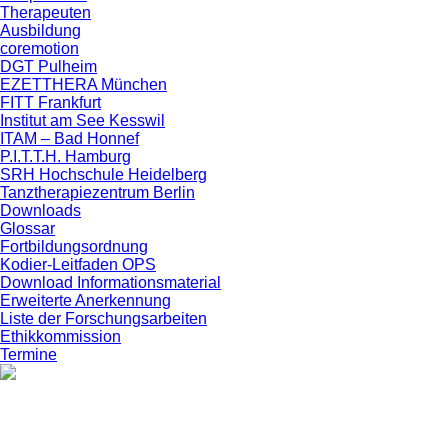
Therapeuten
Ausbildung
coremotion
DGT Pulheim
EZETTHERA München
FITT Frankfurt
Institut am See Kesswil
ITAM – Bad Honnef
P.I.T.T.H. Hamburg
SRH Hochschule Heidelberg
Tanztherapiezentrum Berlin
Downloads
Glossar
Fortbildungsordnung
Kodier-Leitfaden OPS
Download Informationsmaterial
Erweiterte Anerkennung
Liste der Forschungsarbeiten
Ethikkommission
Termine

━━━━━━━━━━━━━━━━━━━━

Work task — Print every record exactly, without the pictures.

Task output —
Therapeuten
Ausbildung
coremotion
DGT Pulheim
EZETTHERA München
FITT Frankfurt
Institut am See Kesswil
ITAM – Bad Honnef
P.I.T.T.H. Hamburg
SRH Hochschule Heidelberg
Tanztherapiezentrum Berlin
Downloads
Glossar
Fortbildungsordnung
Kodier-Leitfaden OPS
Download Informationsmaterial
Erweiterte Anerkennung
Liste der Forschungsarbeiten
Ethikkommission
Termine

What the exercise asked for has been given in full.